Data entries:
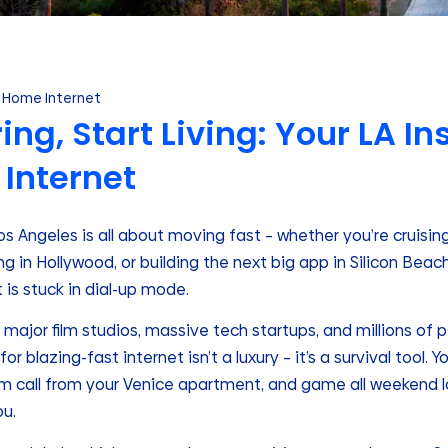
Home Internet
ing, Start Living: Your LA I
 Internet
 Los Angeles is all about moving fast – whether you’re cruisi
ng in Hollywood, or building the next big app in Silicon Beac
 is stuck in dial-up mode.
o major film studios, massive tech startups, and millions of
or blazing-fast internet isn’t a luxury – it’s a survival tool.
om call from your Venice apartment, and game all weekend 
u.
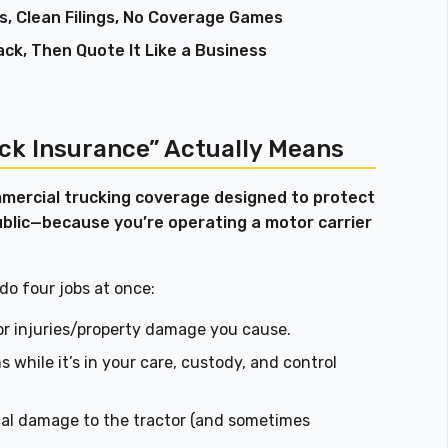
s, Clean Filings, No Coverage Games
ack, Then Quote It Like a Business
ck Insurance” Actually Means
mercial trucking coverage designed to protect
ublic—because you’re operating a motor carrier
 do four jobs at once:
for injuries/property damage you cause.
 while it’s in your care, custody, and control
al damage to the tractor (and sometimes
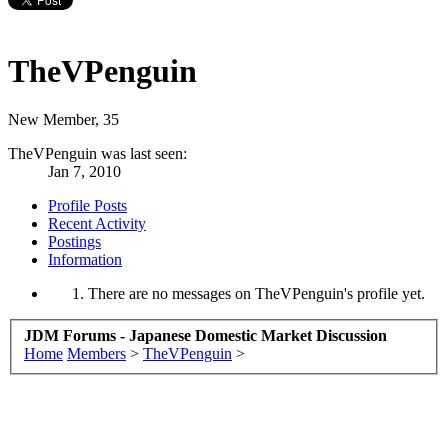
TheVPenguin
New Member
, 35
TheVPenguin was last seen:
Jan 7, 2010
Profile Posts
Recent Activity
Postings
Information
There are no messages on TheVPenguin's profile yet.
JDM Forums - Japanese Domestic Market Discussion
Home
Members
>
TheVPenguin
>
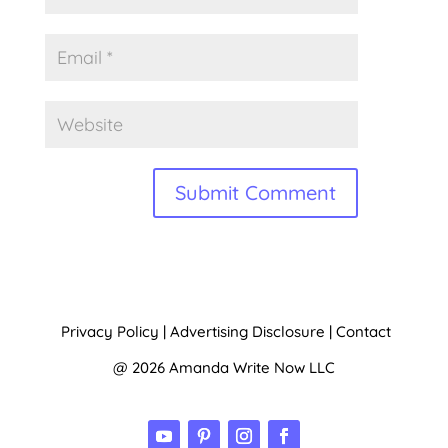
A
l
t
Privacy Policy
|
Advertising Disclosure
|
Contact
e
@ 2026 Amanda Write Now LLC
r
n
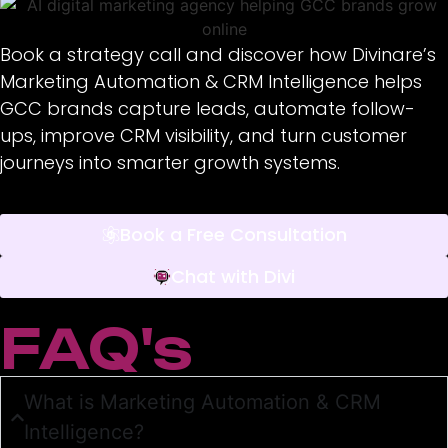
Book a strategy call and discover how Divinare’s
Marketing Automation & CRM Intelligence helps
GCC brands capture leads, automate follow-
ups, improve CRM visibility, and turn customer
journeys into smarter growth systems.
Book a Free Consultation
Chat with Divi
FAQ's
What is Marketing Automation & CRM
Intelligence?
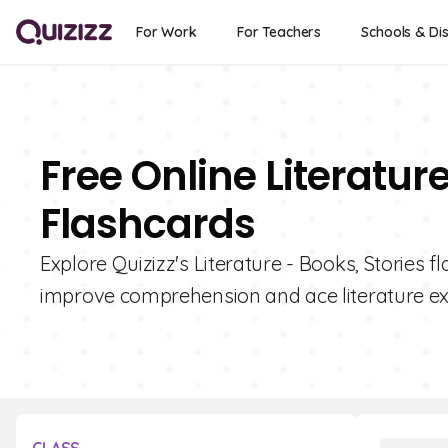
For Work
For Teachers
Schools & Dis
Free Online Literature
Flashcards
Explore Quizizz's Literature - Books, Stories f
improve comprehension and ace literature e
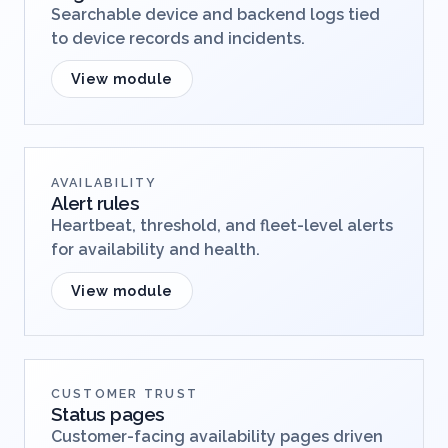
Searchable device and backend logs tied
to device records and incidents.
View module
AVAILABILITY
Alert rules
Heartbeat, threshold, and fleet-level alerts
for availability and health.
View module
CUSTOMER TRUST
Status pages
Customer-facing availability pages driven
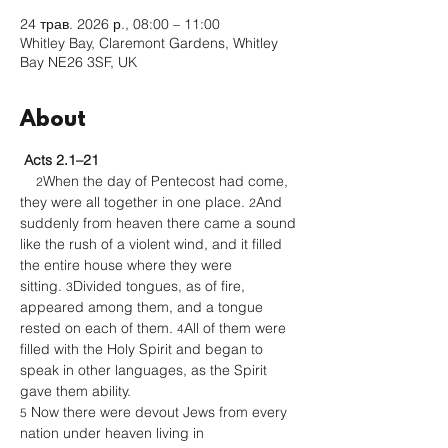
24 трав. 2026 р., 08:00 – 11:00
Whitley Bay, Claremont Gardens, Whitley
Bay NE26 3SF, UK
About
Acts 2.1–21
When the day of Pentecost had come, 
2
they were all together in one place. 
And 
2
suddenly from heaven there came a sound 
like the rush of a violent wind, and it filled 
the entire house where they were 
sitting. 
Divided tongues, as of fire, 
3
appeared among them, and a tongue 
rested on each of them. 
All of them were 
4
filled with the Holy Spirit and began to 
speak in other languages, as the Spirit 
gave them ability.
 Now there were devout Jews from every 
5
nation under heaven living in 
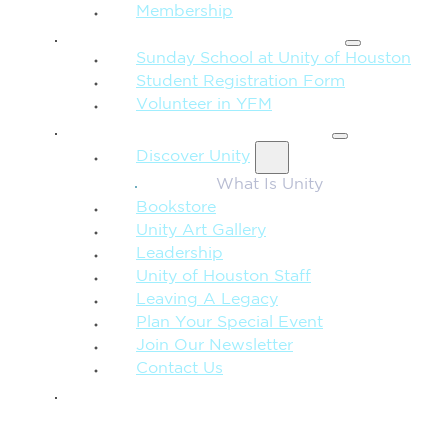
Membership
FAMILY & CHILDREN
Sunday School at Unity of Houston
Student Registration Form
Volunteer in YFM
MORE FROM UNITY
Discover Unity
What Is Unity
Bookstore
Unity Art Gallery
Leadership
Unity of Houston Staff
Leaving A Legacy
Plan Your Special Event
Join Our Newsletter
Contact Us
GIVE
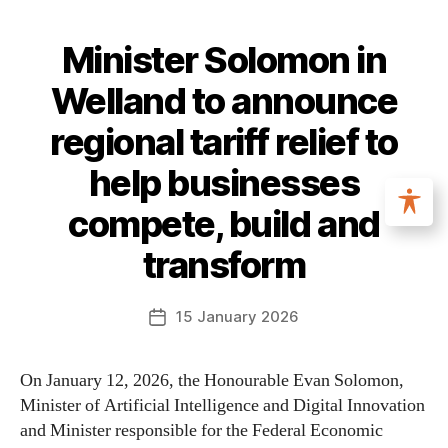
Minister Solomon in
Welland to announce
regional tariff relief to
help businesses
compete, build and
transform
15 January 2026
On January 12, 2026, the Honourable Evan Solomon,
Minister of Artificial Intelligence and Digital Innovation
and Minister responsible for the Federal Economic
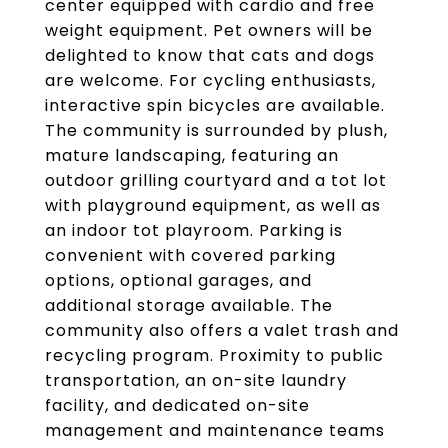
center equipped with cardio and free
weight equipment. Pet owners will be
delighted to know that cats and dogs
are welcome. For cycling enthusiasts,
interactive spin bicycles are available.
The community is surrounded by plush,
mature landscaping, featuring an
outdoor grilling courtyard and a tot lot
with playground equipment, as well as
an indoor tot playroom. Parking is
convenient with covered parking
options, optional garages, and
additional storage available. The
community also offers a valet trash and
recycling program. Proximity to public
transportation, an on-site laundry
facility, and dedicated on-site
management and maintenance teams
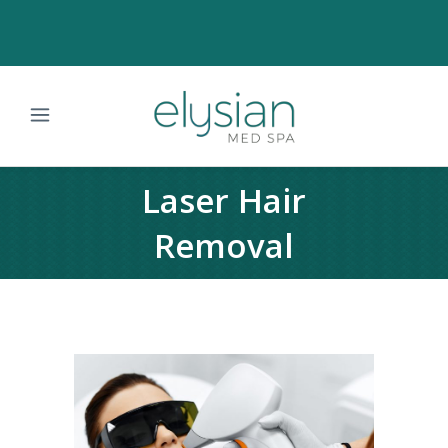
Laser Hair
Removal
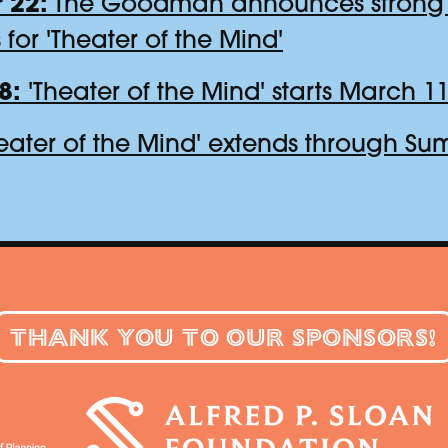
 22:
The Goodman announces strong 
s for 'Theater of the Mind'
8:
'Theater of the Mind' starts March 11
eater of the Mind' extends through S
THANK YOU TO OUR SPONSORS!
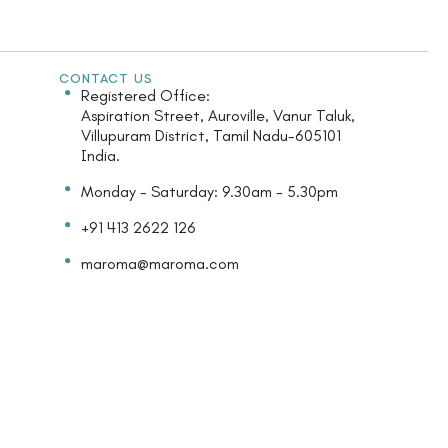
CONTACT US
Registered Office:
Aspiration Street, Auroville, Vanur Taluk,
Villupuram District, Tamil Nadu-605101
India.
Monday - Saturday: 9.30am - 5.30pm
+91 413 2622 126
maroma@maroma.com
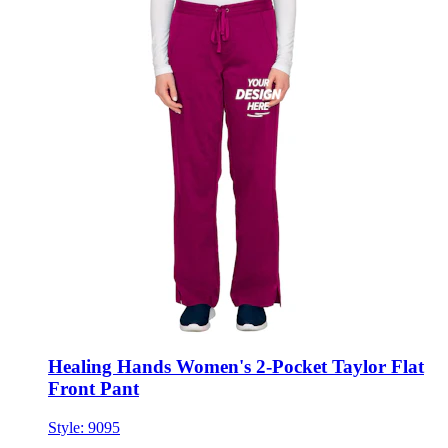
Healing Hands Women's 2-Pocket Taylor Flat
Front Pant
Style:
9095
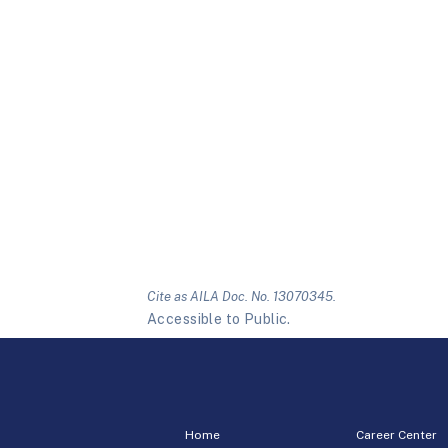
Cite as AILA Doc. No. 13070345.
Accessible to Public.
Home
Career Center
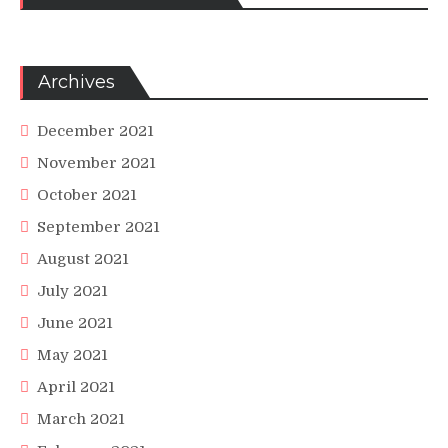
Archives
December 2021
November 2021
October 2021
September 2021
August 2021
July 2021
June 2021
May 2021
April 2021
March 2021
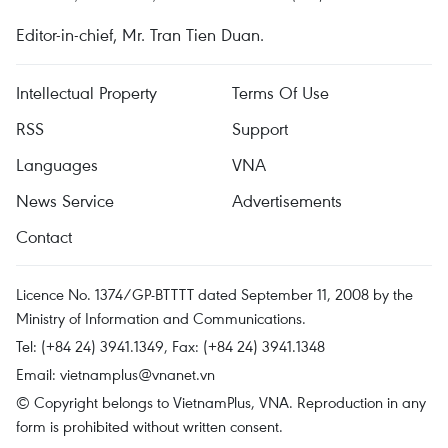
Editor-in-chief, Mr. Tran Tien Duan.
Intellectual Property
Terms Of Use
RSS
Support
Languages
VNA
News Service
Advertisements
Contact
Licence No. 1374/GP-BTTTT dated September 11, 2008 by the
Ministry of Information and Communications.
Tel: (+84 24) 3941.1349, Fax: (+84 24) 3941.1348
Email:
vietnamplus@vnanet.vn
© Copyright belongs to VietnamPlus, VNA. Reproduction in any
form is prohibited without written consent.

**Exercise description**. The entries are to be transcribed word for word, without their images.

**Written solution**.
Home Internet
ing, Start Living: Your LA I
 Internet
 Los Angeles is all about moving fast – whether you’re cruisi
ng in Hollywood, or building the next big app in Silicon Beac
 is stuck in dial-up mode.
o major film studios, massive tech startups, and millions of
or blazing-fast internet isn’t a luxury – it’s a survival tool.
om call from your Venice apartment, and game all weekend 
u.
s, Clean Filings, No Coverage Games
ack, Then Quote It Like a Business
ck Insurance” Actually Means
mercial trucking coverage designed to protect
ublic—because you’re operating a motor carrier
 do four jobs at once:
for injuries/property damage you cause.
 while it’s in your care, custody, and control
al damage to the tractor (and sometimes
TheVPenguin
New Member
, 35
TheVPenguin was last seen:
Jan 7, 2010
Profile Posts
Recent Activity
Postings
Information
There are no messages on TheVPenguin's profile yet.
JDM Forums - Japanese Domestic Market Discussion
Home
Members
>
TheVPenguin
>
A
l
t
Privacy Policy
|
Advertising Disclosure
|
Contact
e
@ 2026 Amanda Write Now LLC
r
n
Book a strategy call and discover how Divinare’s
Marketing Automation & CRM Intelligence helps
GCC brands capture leads, automate follow-
ups, improve CRM visibility, and turn customer
journeys into smarter growth systems.
Book a Free Consultation
Chat with Divi
FAQ's
What is Marketing Automation & CRM
Intelligence?
For Work
For Teachers
Schools & Dis
Free Online Literature
Flashcards
Explore Quizizz's Literature - Books, Stories f
improve comprehension and ace literature e
Searchable device and backend logs tied
to device records and incidents.
View module
AVAILABILITY
Alert rules
Heartbeat, threshold, and fleet-level alerts
for availability and health.
View module
CUSTOMER TRUST
Status pages
Customer-facing availability pages driven
24 трав. 2026 р., 08:00 – 11:00
Whitley Bay, Claremont Gardens, Whitley
Bay NE26 3SF, UK
About
Acts 2.1–21
When the day of Pentecost had come, 
2
they were all together in one place. 
And 
2
suddenly from heaven there came a sound 
like the rush of a violent wind, and it filled 
the entire house where they were 
sitting. 
Divided tongues, as of fire, 
3
appeared among them, and a tongue 
rested on each of them. 
All of them were 
4
filled with the Holy Spirit and began to 
speak in other languages, as the Spirit 
gave them ability.
 Now there were devout Jews from every 
5
nation under heaven living in 
Membership
FAMILY & CHILDREN
Sunday School at Unity of Houston
Student Registration Form
Volunteer in YFM
MORE FROM UNITY
Discover Unity
What Is Unity
Bookstore
Unity Art Gallery
Leadership
Unity of Houston Staff
Leaving A Legacy
Plan Your Special Event
Join Our Newsletter
Contact Us
GIVE
Minister Solomon in
Welland to announce
regional tariff relief to
help businesses
compete, build and
transform
15 January 2026
On January 12, 2026, the Honourable Evan Solomon,
Minister of Artificial Intelligence and Digital Innovation
and Minister responsible for the Federal Economic
center equipped with cardio and free
weight equipment. Pet owners will be
delighted to know that cats and dogs
are welcome. For cycling enthusiasts,
interactive spin bicycles are available.
The community is surrounded by plush,
mature landscaping, featuring an
outdoor grilling courtyard and a tot lot
with playground equipment, as well as
an indoor tot playroom. Parking is
convenient with covered parking
options, optional garages, and
additional storage available. The
community also offers a valet trash and
recycling program. Proximity to public
transportation, an on-site laundry
facility, and dedicated on-site
management and maintenance teams
Laser Hair
Removal
 22:
The Goodman announces strong 
s for 'Theater of the Mind'
8:
'Theater of the Mind' starts March 11
eater of the Mind' extends through S
THANK YOU TO OUR SPONSORS!
CONTACT US
Registered Office:
Aspiration Street, Auroville, Vanur Taluk,
Villupuram District, Tamil Nadu-605101
India.
Monday - Saturday: 9.30am - 5.30pm
+91 413 2622 126
maroma@maroma.com
Healing Hands Women's 2-Pocket Taylor Flat
Front Pant
Style:
9095
Cite as AILA Doc. No. 13070345.
Accessible to Public.
Home
Career Center
Archives
December 2021
November 2021
October 2021
September 2021
August 2021
July 2021
June 2021
May 2021
April 2021
March 2021
Editor-in-chief, Mr. Tran Tien Duan.
Intellectual Property
Terms Of Use
RSS
Support
Languages
VNA
News Service
Advertisements
Contact
Licence No. 1374/GP-BTTTT dated September 11, 2008 by the
Ministry of Information and Communications.
Tel: (+84 24) 3941.1349, Fax: (+84 24) 3941.1348
Email:
vietnamplus@vnanet.vn
© Copyright belongs to VietnamPlus, VNA. Reproduction in any
form is prohibited without written consent.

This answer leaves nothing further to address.